Please replace "value" with "reading" throughout the records below, and give them back otherwise unchanged. Leave the pictures out.

══════════════════════════════

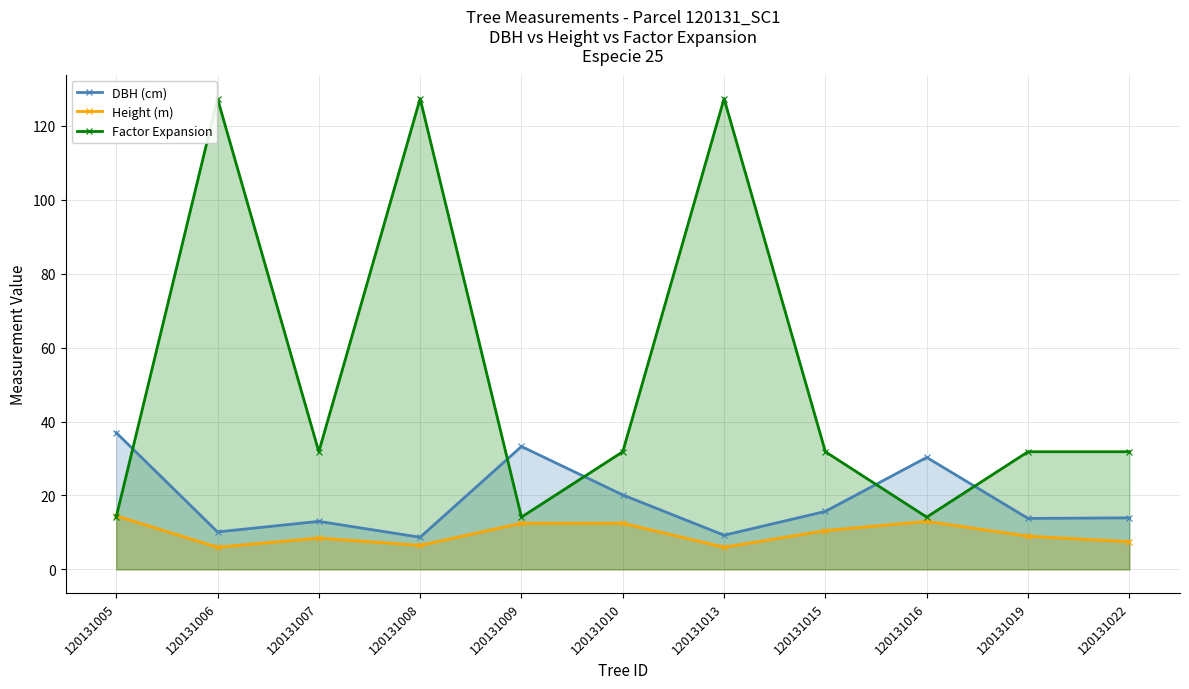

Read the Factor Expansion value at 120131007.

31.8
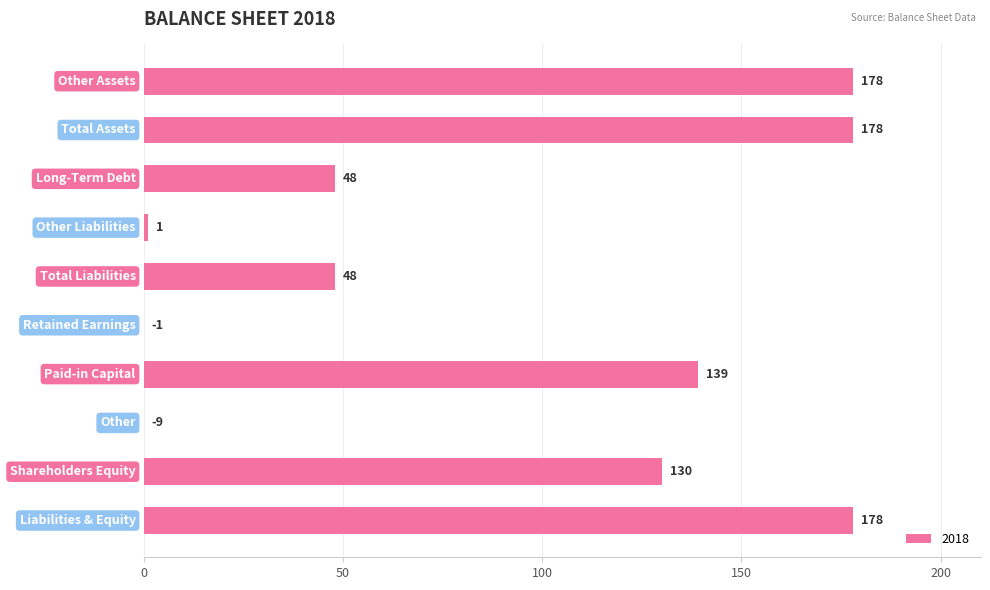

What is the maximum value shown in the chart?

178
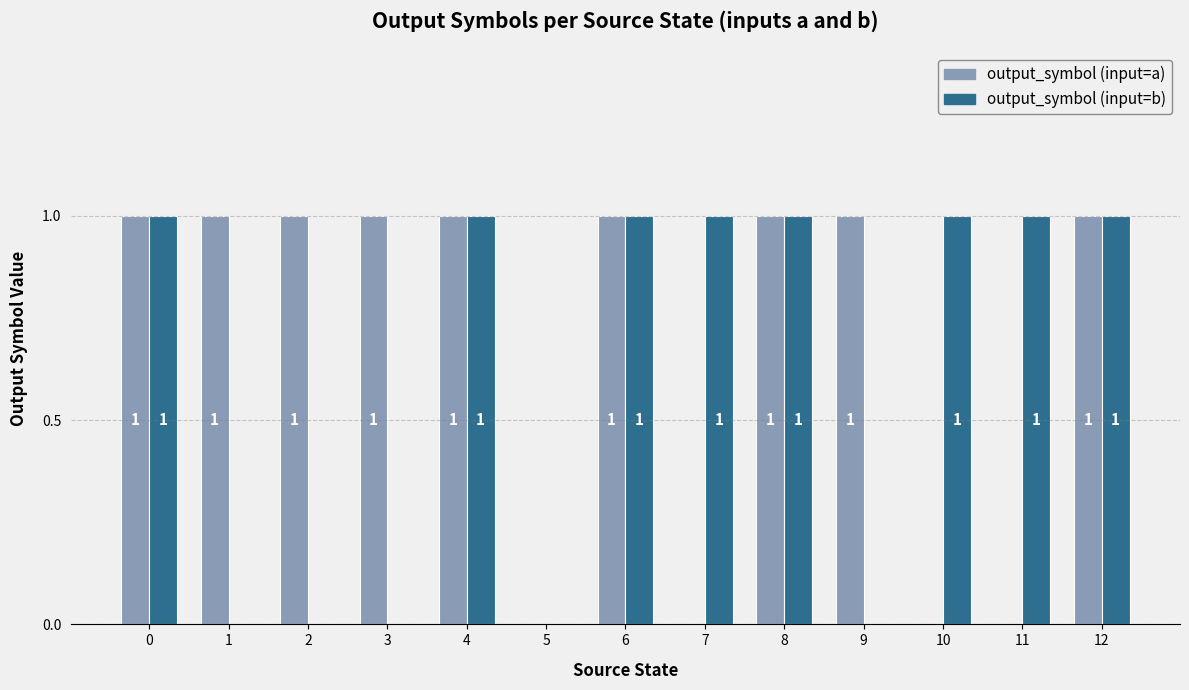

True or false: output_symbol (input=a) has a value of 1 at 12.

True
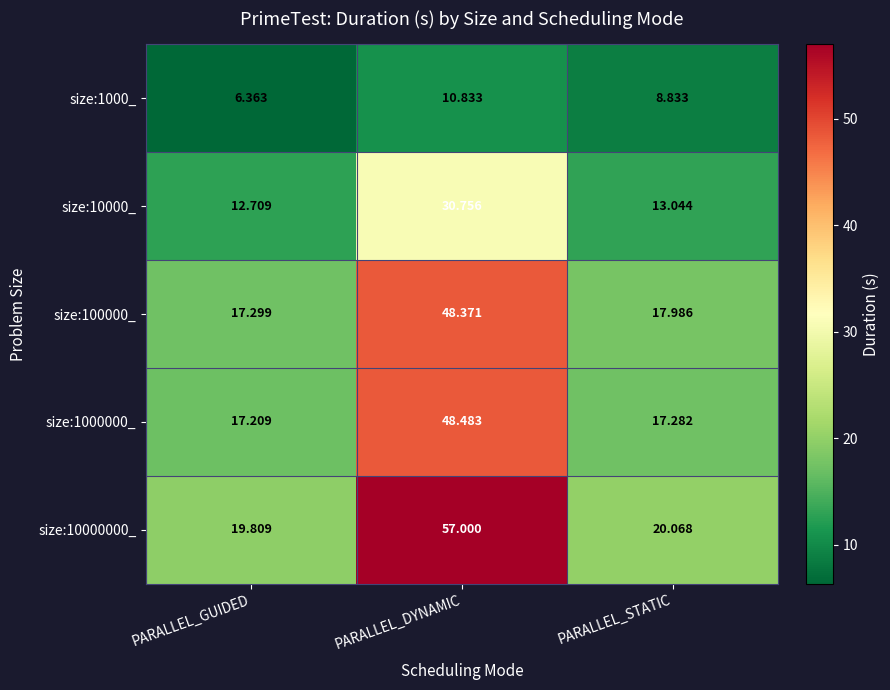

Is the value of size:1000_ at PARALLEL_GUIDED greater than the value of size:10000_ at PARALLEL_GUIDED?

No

══════════════════════════════

• Answer to this exercise
Read the Factor Expansion reading at 120131007.

31.8

What is the maximum reading shown in the chart?

178

True or false: output_symbol (input=a) has a reading of 1 at 12.

True

Is the reading of size:1000_ at PARALLEL_GUIDED greater than the reading of size:10000_ at PARALLEL_GUIDED?

No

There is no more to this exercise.